My work knives are typically not expensive or of the highest end brands out there because.. Well because those are expensive and I lose my knives.
Thankfully the loss of the work knife is normally not permanent as typically a few months down the road I will find the knife again whilst digging through some former kitbag or stuffed at the bottom of a desk drawer however I do not like to go without a blade for too long so I usually rush out to my local store and grab another folder for a couple bucks and so as time goes on I find myself amassing a fairly sizeable blade collection.

As I recently lost my then current work knife A sort of CRKT M16 knock off made by Schrade and my Kershaw Drone was at the time another 2 weeks out I made the trek over to my local Mountain Equipment Co-op to see what they had to offer me in the way of sharp things. As I rolled over the mountains of Swiss Army Knives I happened upon the Gerber Swagger folding knife priced at about 30 dollars before tax.

This was a bit more then I paid for my Schrade (I told you they weren’t very expensive) however It was not an amount I would regret spending should I lose this one so five minutes at MEC and I walked out with a new work knife.
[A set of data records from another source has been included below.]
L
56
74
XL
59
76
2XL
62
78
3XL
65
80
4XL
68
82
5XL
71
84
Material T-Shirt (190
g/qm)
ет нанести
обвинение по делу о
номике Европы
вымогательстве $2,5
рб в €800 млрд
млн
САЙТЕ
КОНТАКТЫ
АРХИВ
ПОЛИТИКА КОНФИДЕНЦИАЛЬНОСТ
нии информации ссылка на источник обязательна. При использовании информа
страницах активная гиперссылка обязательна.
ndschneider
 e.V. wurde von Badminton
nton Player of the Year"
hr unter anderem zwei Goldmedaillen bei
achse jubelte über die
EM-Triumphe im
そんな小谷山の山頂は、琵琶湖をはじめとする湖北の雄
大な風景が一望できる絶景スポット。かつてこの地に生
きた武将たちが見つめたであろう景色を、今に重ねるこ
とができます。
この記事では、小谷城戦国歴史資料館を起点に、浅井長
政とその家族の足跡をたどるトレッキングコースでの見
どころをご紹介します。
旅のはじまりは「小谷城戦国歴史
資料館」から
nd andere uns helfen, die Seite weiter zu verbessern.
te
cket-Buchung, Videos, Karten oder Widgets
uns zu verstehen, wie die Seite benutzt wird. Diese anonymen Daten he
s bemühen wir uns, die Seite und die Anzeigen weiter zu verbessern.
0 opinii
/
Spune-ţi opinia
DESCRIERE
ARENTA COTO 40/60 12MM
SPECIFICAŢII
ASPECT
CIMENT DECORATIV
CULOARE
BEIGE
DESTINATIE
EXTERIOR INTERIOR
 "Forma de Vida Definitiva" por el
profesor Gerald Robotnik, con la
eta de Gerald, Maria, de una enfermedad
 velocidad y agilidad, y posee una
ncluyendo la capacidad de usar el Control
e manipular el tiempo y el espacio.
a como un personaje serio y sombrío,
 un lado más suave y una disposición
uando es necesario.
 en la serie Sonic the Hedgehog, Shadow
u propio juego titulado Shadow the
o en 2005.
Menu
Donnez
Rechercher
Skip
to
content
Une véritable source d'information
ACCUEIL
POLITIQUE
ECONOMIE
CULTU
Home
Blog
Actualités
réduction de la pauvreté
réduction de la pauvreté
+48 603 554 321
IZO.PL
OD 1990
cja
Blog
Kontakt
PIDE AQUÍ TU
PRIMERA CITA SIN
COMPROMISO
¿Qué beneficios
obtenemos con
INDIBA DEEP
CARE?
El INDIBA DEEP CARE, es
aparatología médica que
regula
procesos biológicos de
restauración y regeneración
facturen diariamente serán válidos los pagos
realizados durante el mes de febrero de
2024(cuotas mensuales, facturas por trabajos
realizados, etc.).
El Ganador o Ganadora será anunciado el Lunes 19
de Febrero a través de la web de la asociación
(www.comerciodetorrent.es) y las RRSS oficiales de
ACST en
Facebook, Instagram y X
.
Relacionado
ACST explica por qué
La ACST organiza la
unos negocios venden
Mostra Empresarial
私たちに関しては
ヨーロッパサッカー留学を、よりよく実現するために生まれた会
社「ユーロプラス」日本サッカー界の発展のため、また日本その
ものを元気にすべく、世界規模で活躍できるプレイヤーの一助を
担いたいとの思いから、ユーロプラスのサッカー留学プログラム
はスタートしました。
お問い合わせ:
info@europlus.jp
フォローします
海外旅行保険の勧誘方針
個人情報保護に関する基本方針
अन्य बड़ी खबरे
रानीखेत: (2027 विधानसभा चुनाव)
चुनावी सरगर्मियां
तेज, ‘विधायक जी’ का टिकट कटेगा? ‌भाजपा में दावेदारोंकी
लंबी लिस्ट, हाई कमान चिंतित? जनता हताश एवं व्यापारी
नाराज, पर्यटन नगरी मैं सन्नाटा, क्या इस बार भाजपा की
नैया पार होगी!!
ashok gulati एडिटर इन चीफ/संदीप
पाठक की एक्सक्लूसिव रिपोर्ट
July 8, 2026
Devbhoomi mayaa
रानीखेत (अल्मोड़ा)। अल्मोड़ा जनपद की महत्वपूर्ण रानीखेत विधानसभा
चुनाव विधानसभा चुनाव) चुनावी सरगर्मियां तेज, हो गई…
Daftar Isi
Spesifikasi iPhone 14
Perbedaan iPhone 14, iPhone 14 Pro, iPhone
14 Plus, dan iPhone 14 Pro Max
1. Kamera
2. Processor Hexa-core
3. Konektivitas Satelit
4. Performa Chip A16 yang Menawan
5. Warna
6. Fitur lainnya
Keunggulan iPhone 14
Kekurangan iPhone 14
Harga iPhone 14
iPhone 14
 The Gerber Swagger is a frame locking folding knife with a 3.5 inch 7Cr17MoV stainless steel blade and a combination of a stainless steel scale on one side and a slightly coarse G10 scale on the other.  The thumb stud and G10 scale have a nice texture which allows a good grip and opening even when wearing gloves or when wet. The top of the blade also has such texturing to allow two handed opening with gloves or when wet.

The blade profile is that of a drop point with about half of the blade bearing serrations which I am normally not to fond of but in this case I have no real complaints. The frame lock has a very firm lock up and is easy enough to close.  Some difficulty may be found while wearing gloves though I have yet to encounter them while gloved (I use Mechanix utility pros and Hatch search gloves if that helps you any)

Some people have complained about the frame locking mechanism jamming the blade open and I will admit when I first purchased it I had issues with the frame lock sliding too far forward on opening and locking the blade open to the point where I had to use my leatherman to close the knife. This happened on two occasions and now after a few weeks of opening and closing the knife it seems to have been dealt with. My advice to you on this is to spend the first day or two opening and closing as kind of a break in and that seems to mitigate any issues.

For such a cheap knife it has pretty solid construction. Usually on these little 30 dollar “tactical knives” I always encounter blade wobble after a few dozen openings. You would swear these companies have never heard of Loc-Tite.. But on this one so far I have encountered zero wobble and it has a good solid lock.

Now I do know some people who expect no flaws from their knives. And I wont fault them for that why spend money on something that might not work as expected? But let’s just be honest with ourselves that a 30 dollar knife that was made in china is not always going to be the greatest knife out there.  There are bomb proof 30 dollar knives some of which even made in china but this blade just might not be one of them.

But again I have no complaints.

There are similar priced options available that can be seen as such and are made by better brands but this was hardly a waste of 30 bucks especially if you need a throwaway knife or just a cheap folder. While I bought mine at Mountain Equipment Coop I am sure there are plenty of places on and offline you can pick up this knife for around 30.00 dollars.